╔══

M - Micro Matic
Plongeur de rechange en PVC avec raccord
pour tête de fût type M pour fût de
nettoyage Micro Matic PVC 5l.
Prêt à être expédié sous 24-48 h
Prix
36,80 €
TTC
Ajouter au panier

╚══

## [Directions for this task]
With the line containing "Prêt à être expédié sous 24-48 h" as the first and the last line of the data as the final one, copy every line between them exactly, those two included.

## [Output below]
Prêt à être expédié sous 24-48 h
Prix
36,80 €
TTC
Ajouter au panier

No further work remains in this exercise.